Socially Responsible Investing (SRI), the art of balancing potential returns with consideration for the social conscience of the companies with whom money is invested, has gained momentum in today’s investing climate. With steadily growing assets and an increased number of SRI options available, investors have a unique opportunity to enter the market with an investment strategy that aligns with their personal values and can have a positive impact on their communities.

Growing your money and making a positive impact sounds great, but is it a winning investment strategy? Considering some key principles and understanding your risk is a great way to get started.

How You Can Participate in SRI

As an investor, there are two different approaches to participating in SRI – inclusion and exclusion. Inclusion occurs when investors actively seek companies that are making a positive impact in the community, such as participating in clean energy, social justice or environmental sustainability. Once you identify a company with a mission you support, you can add them to your portfolio through stocks, exchange traded funds (ETFs) or mutual funds. The other approach to SRI, referred to as exclusion, is to abstain from investments with companies that have values which conflict with your personal or your organization’s beliefs. Examples may include companies that sell addictive substances or are involved with questionable environmental consciousness.

Risk Involved with SRI

No matter how admirable an organization’s beliefs, they are not absolvent of risk – and neither are you. Investing carries risk, and SRI-compliant investing practices are not always mutually inclusive to market gains. The social consciousness of a company does not directly correlate to its success in the market. As with any investment strategy, it is recommend that you diversify and properly allocate funds. SRI strategies can be purchased through an ETF or a mutual fund. Due to rapid growth in SRI’s span of influence, the number of ETFs and mutual funds containing socially responsible investments is growing. The increased availability of these types of investments has made it possible to build a properly diversified portfolio with SRI principles across a variety of asset classes.

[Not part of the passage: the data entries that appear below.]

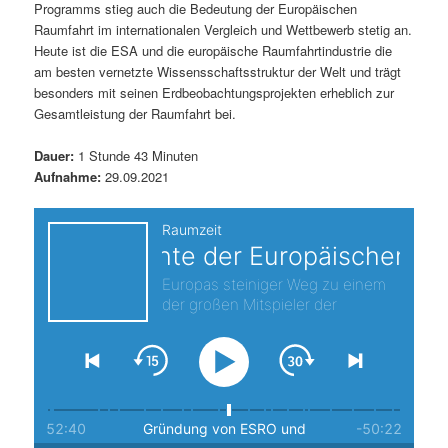
Programms stieg auch die Bedeutung der Europäischen
s
l
Raumfahrt im internationalen Vergleich und Wettbewerb stetig an.
Heute ist die ESA und die europäische Raumfahrtindustrie die
p
t
am besten vernetzte Wissensschaftsstruktur der Welt und trägt
besonders mit seinen Erdbeobachtungsprojekten erheblich zur
r
s
Gesamtleistung der Raumfahrt bei.
i
p
Dauer:
1 Stunde 43 Minuten
Aufnahme:
29.09.2021
n
r
g
i
e
n
n
g
e
n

Considerations as Part of an Overall Portfolio

Not-for-profit organizations have historically allocated larger amounts of their portfolios to SRI strategies as compared with for profit organizations of similar size. This is likely because of the nature of their missions and pressure from individual donors, committees or board members. However, as the social structure churns toward results in environmental protections and social justice, SRI has become an increasingly more common practice with for-profit organizations and individual investors. As the undercurrent of change pushes forward, it is expected that there will be continued demand for SRI.

As with any strategy, you should expect SRI strategies to go through periods of underperformance and outperformance. When considering to invest in a socially responsible way, make sure that SRI is part of an overall portfolio that is in line with your risk tolerance and appropriately allocated. This is the best course of action whether you are investing for yourself or selecting investments on behalf of an organization as part of a committee.

For any investment strategy, including SRI, to be successful, you need to create balance between the investment and return. If socially conscious principles are important to you or your organization, consult a financial advisor to learn the appropriate way to incorporate SRI into your portfolio. SRI can be done and done well, but diversification, asset allocation and position sizing are key factors in determining the outcome.